This past year has been a really busy, full year. It’s been a great year full of great memories, learning opportunities, moves, growth, communication, meshing schedules, weekend trips, et cetera. Busy often feels like an understated word for what this past year has been. Don’t get me wrong. I am not complaining in the slightest. It’s be full of amazing and wonderful things. It’s just been a crazy one.
Recently, I’ve been doing a lot of reflecting of my “busy” schedule. Why is it so busy? What is taking up my time? What do I want to be spending the most time on/ give my attention to? Where am I lacking or do I need to redirect my attention to?
The idea of rest isn’t a new concept. In fact, “rest time” is frequently given to children when they need a moment to reset. Or maybe it’s really a moment for the Mom — I’m not entirely sure at this point in my life. But I decided that this is something that I needed to incorporate again.
The timing of this reflection is nothing short of God’s timing. This past week, Shauna Niequist released her most recent novel, Present Over Perfect, and it has been speaking directly to my busy heart. It has been causing me to pause. Reflect. Rest. Spend some much needed quiet time, listening to worship music and painting. You probably know some of this if you follow me on instagram 🙂
Side Note: If you haven’t heard about this book or you haven’t purchased it yet, you should. This is worth your time and your limited moments. I was not forced to talk about this book, nor am I paid for my opinions. It is purely how I feel.
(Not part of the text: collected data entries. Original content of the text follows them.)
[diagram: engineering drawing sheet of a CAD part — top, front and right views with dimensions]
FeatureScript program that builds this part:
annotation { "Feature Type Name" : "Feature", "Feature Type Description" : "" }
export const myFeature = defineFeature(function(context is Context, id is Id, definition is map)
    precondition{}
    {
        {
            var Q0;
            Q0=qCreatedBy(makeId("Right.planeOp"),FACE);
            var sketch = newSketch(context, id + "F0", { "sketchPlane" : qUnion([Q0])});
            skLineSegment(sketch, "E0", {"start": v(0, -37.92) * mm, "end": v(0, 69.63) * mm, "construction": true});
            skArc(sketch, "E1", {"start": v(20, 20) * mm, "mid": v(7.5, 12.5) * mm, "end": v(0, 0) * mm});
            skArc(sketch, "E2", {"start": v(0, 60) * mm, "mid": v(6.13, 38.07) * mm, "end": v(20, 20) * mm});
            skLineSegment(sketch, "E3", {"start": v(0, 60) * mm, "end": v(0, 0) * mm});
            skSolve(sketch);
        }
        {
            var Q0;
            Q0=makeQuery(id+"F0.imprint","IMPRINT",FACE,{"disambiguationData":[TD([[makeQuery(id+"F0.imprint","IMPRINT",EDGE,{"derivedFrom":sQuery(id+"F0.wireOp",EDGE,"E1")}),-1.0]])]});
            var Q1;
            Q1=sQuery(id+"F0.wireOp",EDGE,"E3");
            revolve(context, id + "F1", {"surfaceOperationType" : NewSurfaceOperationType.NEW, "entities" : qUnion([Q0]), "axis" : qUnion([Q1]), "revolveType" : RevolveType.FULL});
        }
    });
But what this past week has taught me the most is what I am seriously lacking. I am lacking not in a moment of silence or sitting, but in sweet, quiet moments with my Savior. This is hard for me to say. I feel a deep connection with Shauna and her idea of needing to be perfect, having all my ducks in a row, and everything mapped out and going as scheduled. These schedules and plans are the things filling my time. I will buy all the inspiring books under the sun that ultimately sit on my shelf collecting dust to hopefully one day be read. Try and do all the right things, but if I’m not pausing and resting with my Savior, how am I allowing him to work in me, stretch me, and give me the rest I ultimately crave?
This past weekend has been nothing but precious to me. I want to create, just like my God does. I want to connect with him on that level and in order to do that, I have to make time for him.
So where do I go from here?
My life is going to start doing some shifting. Priorities need to be made in certain aspects of my life and given less in others. My reflecting and rest will continue, especially as I learn how make it apart of my day to day.
Thank you for reading this outpour of my heart.